• 7 min read
  • Feb 2026

Impact of New Legislation on Academy Risk and Compliance Strategies

Main key points

  • From 2025 onwards, governance evidence and trustee challenge are under stronger scrutiny.
  • ATH 2025 increases expectations around financial oversight, delegation and internal scrutiny.
  • Procurement compliance requires clearer audit trails, thresholds and policy alignment.
  • Safeguarding is increasingly assessed as a board-level governance responsibility.
  • Audit readiness depends on documentation, risk alignment and tracked remediation.

Overview

From 2025 onwards, academy trusts have faced a significant shift in regulatory and statutory expectations, placing greater emphasis on governance quality, financial oversight, safeguarding, and assurance. While many of these changes stem from updated statutory guidance rather than entirely new primary legislation, their combined impact marks a move towards increased accountability, stronger trustee engagement, and more robust evidence of compliance.

Trusts are now expected to not only meet these requirements but to actively demonstrate how they are overseen and embedded across the organisation.

Academy Trust Handbook 2025

The Academy Trust Handbook (ATH), effective from September 2025, continues the trend of reinforcing financial management and governance expectations. Key areas of focus include:

  • Enhanced trustee oversight of financial management
  • Clearer delegation frameworks
  • Increased transparency regarding related party transactions and conflicts of interest
  • Stronger expectations for independent, risk-based, and effective internal scrutiny arrangements

Trustees are now required to engage more frequently and critically with financial information. They must ensure that delegation and approval processes are well-documented and consistently applied. Additionally, internal scrutiny arrangements must provide meaningful assurance, not merely fulfil compliance requirements.

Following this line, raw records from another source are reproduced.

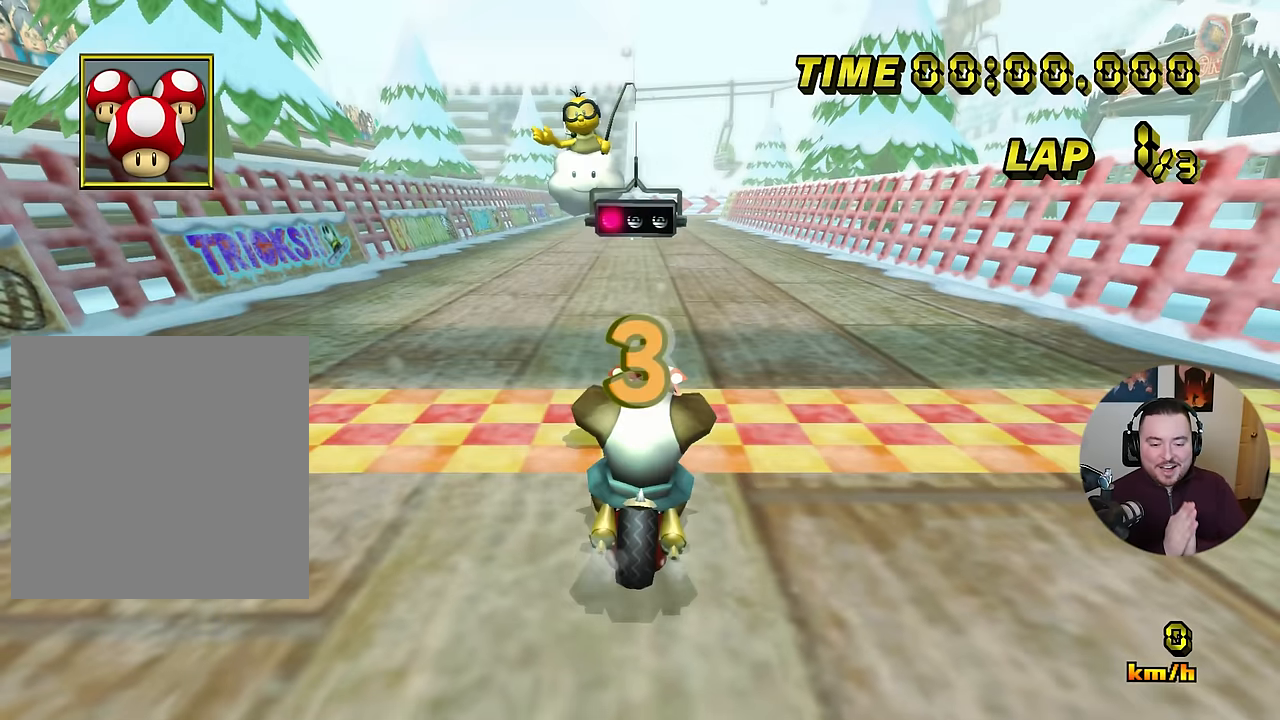
{"buttons": [], "left_stick": "center"}
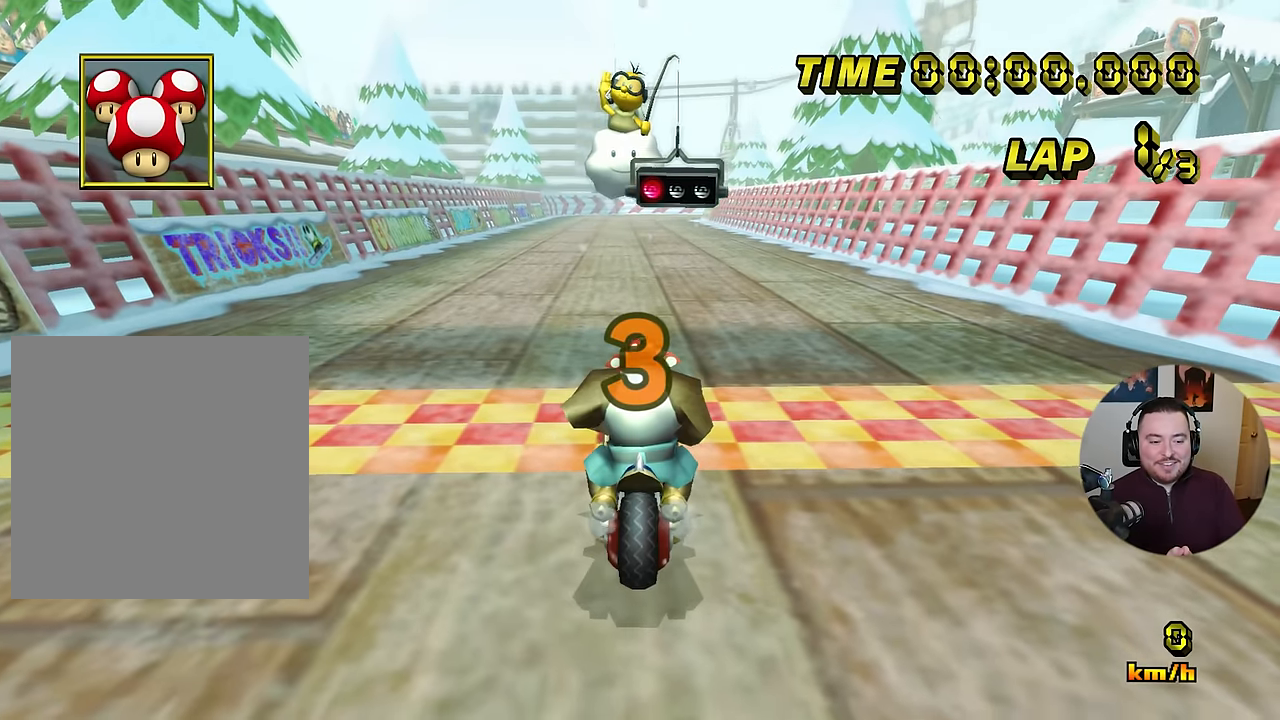
{"buttons": [], "left_stick": "center", "events": []}
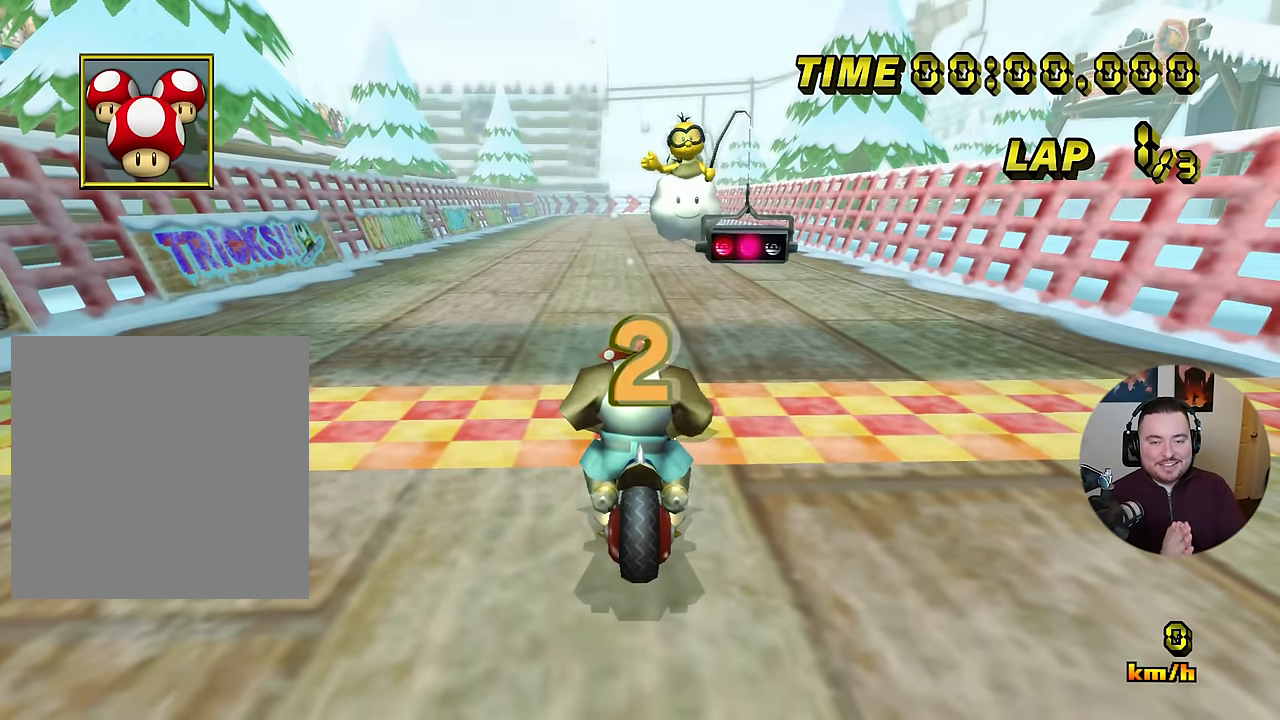
{"buttons": ["A"], "left_stick": "center", "events": [[317, "A", "down"]]}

Financial Reporting and Accounts Preparation

Looking forward from 2025, updates to the Accounts Direction and the Academies Financial Reporting Framework continue to reinforce the need for clarity, consistency, and long-term sustainability. There will be a heightened focus on robust going concern assessments, particularly for trusts facing funding pressures or rising costs. These assessments should also show a clearer alignment between financial forecasts, risk registers, and narrative disclosures.

Trustees must demonstrate a stronger understanding of the accounts they approve, and narrative reporting will increasingly be treated as a governance output, subject to audit scrutiny.

Procurement Act 2023 – Full Implementation

From 2025 onwards, the Procurement Act 2023 applies fully to academy trusts for relevant procurements, reflecting their status as contracting authorities. This Act introduces revised procurement procedures, including updated thresholds and enhanced requirements for transparency, record-keeping, audit trails, and value for money.

Academy trusts must ensure that their procurement policies are up to date, trustees understand their responsibilities under this new regime, and procurement decisions are well-documented and defensible. This is essential for maintaining transparency and ensuring compliance with legal and regulatory frameworks.

Safeguarding and KCSIE Developments

Updated expectations under Keeping Children Safe in Education (KCSIE) continue to emphasise safeguarding as a trust-wide governance responsibility. There is a stronger expectation for board-level oversight of safeguarding arrangements, clearer accountability for monitoring and escalation, and an increased emphasis on trustee training and awareness.

Safeguarding risks should be explicitly reflected in the trust-wide risk register, with trustees expected to evidence active oversight. Reliance solely on operational assurance will no longer be sufficient.

Internal Scrutiny and Assurance Expectations

From 2025 onwards, the Department for Education (DfE) has made its expectations for internal scrutiny more explicit and demanding. Trusts are expected to adopt risk-driven scrutiny plans that are aligned to their specific risk profile. It is essential that there is clear separation between internal scrutiny, management review, and external audit functions.

Internal scrutiny will be viewed as a key indicator of governance effectiveness, and trustees must actively review findings and track remedial actions.

Increased Compliance and Governance Burden

The cumulative effect of changes effective from 2025 onwards is an increase in compliance expectations for academy trusts. Emphasis has been placed on:

  • Trustee involvement in decision-making and governance
  • Higher standards of documentation and evidence
  • Stronger alignment between strategy, risk, and financial reporting
  • Increased expectation of informed and well-documented challenge

Compliance will increasingly be assessed based on how decisions are made and overseen, not just on outcomes.

Audit and Regulatory Implications

From an audit and assurance perspective, these developments place a greater focus on whether trusts have identified and responded to evolving regulatory expectations. Auditors will be assessing the effectiveness of governance, risk management, and internal scrutiny, as well as ensuring consistency between trustee oversight, reporting, and operational practices.

Academy trusts that do not adapt their governance arrangements may face increased audit recommendations or regulatory scrutiny.

Conclusion

From 2025 onwards, regulatory and statutory expectations for academy trusts have continued to evolve. The focus has now decisively shifted towards demonstrable governance, transparency, and trustee accountability.

Academy trusts that proactively respond to these developments, strengthen their governance structures, and embed compliance into everyday decision-making will be better positioned to meet DfE expectations and demonstrate strong assurance outcomes.

Note: This article is intended as general guidance only and reflects the regulatory position at the time of writing. Specific circumstances may require tailored advice.